+++ Supplied material

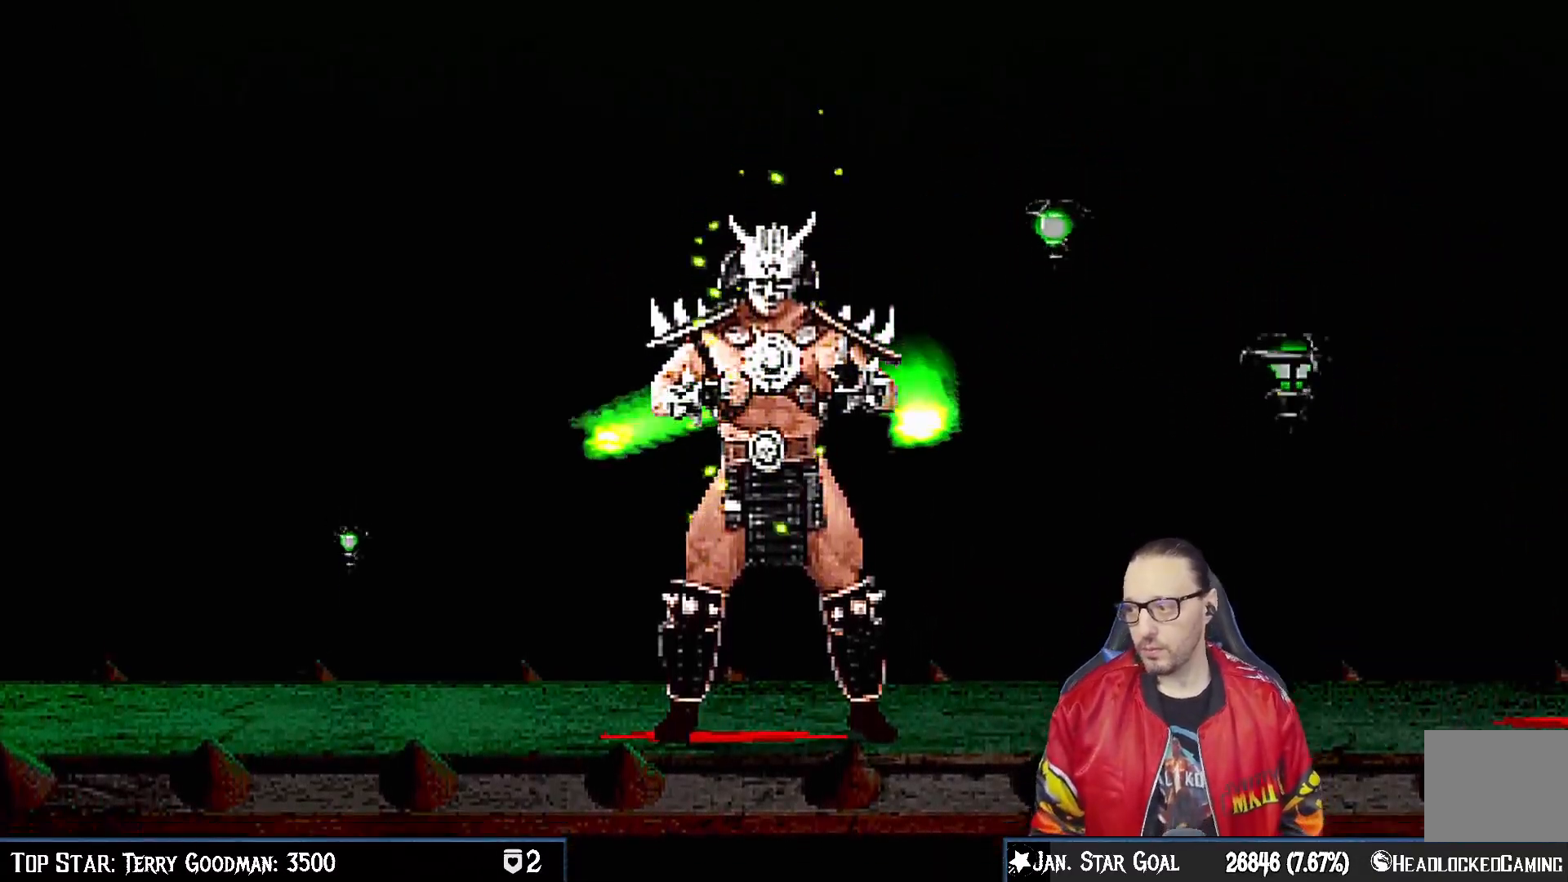
{"buttons": [], "left_stick": "center", "right_stick": "center", "events": []}
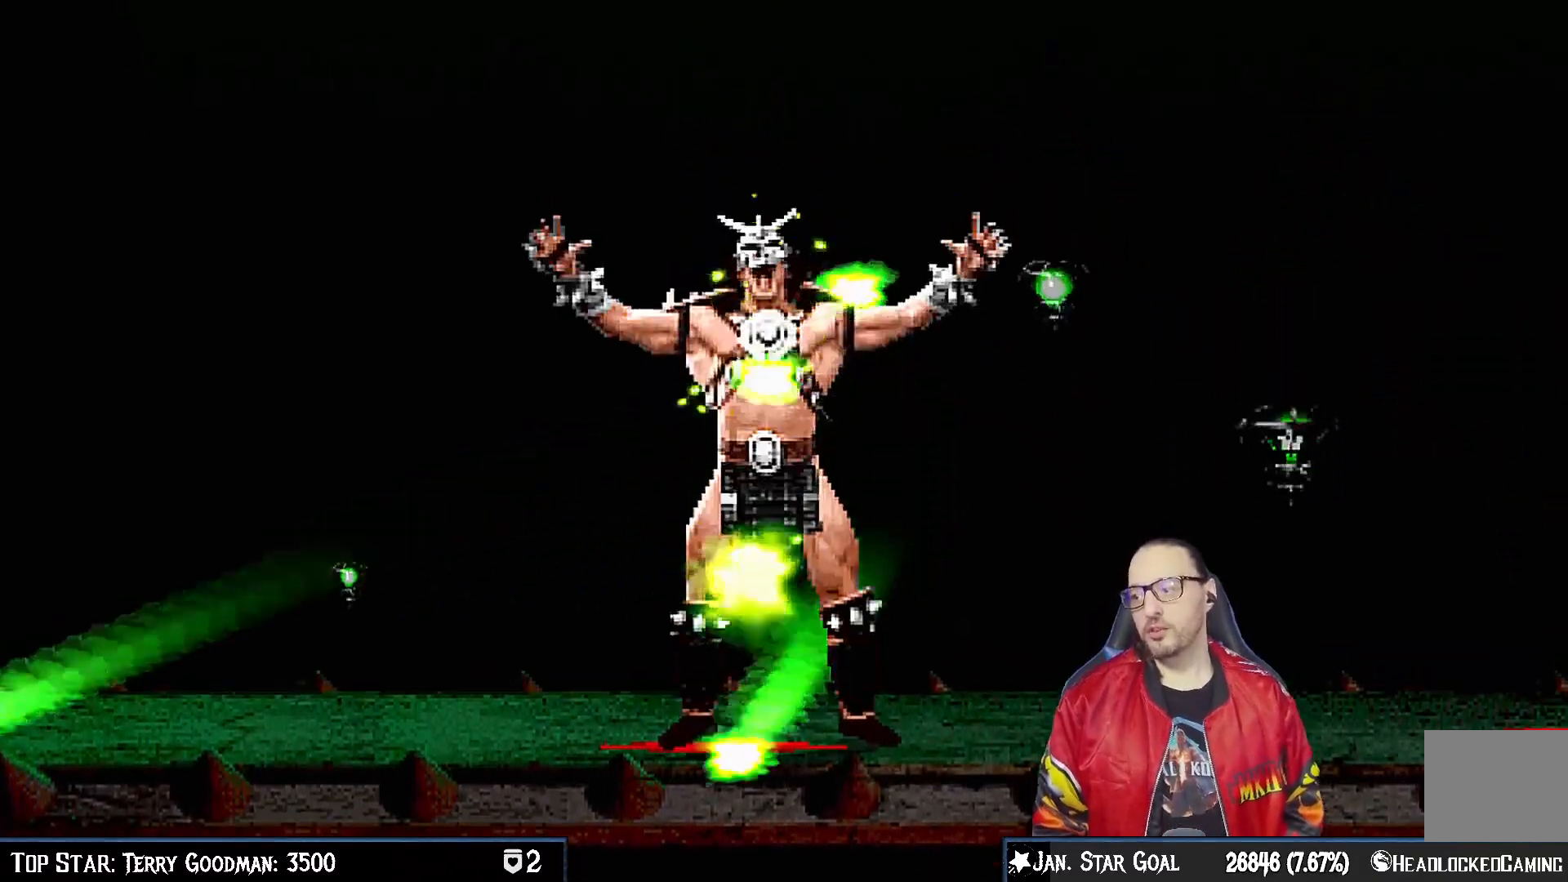
{"buttons": [], "left_stick": "center", "right_stick": "center", "events": []}
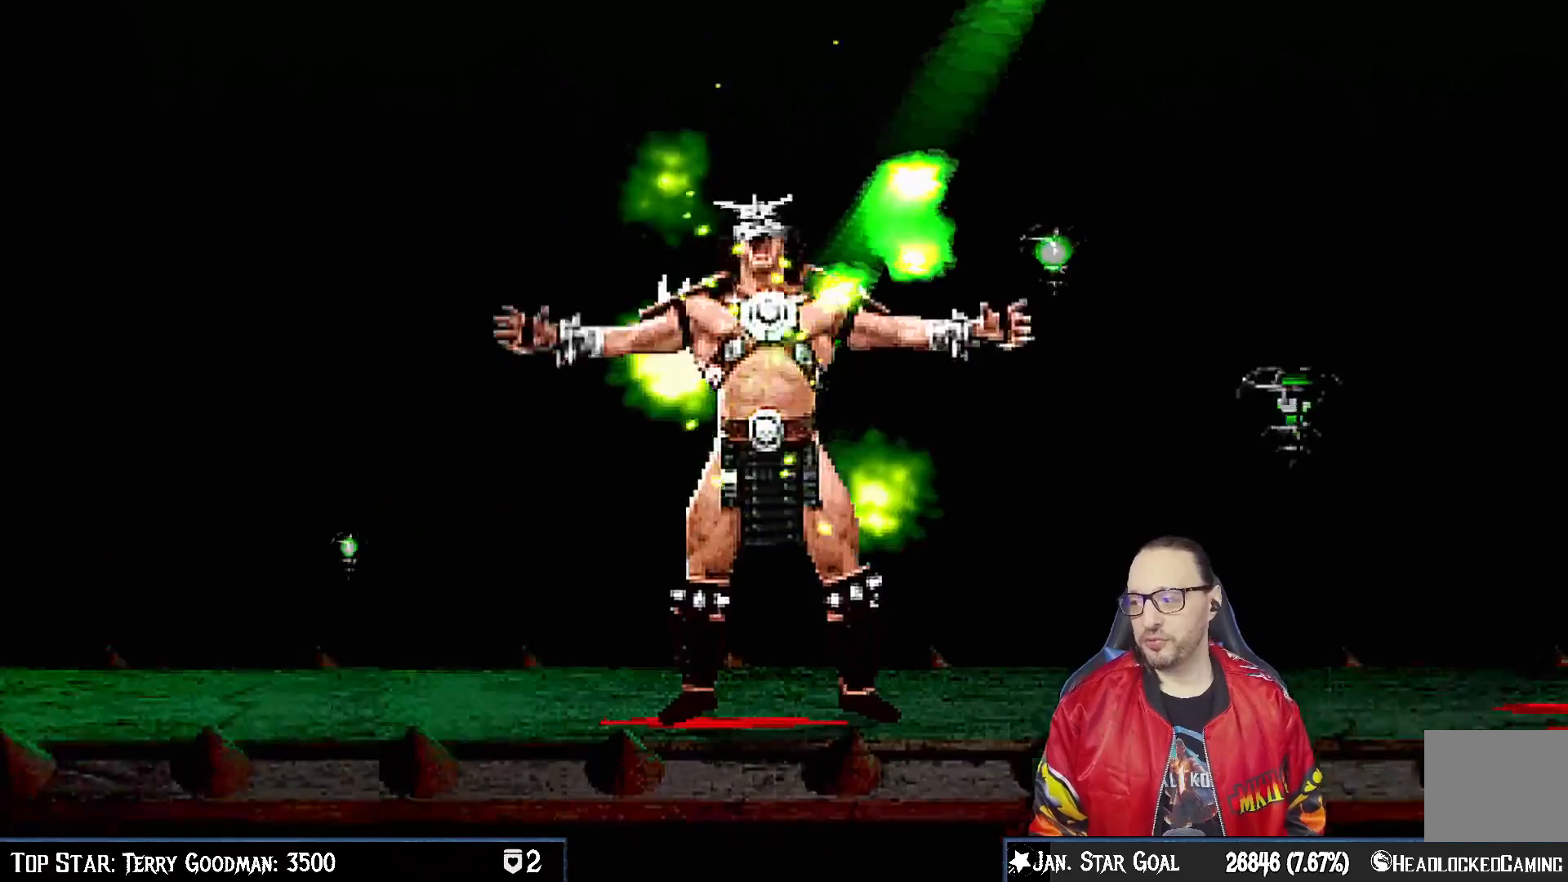
{"buttons": [], "left_stick": "center", "right_stick": "center", "events": []}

++++++

> Exercise goal
Give the listing above again in its entirety, exactly as written and free of images.

> Solution to this problem
{"buttons": [], "left_stick": "center", "right_stick": "center", "events": []}
{"buttons": [], "left_stick": "center", "right_stick": "center", "events": []}
{"buttons": [], "left_stick": "center", "right_stick": "center", "events": []}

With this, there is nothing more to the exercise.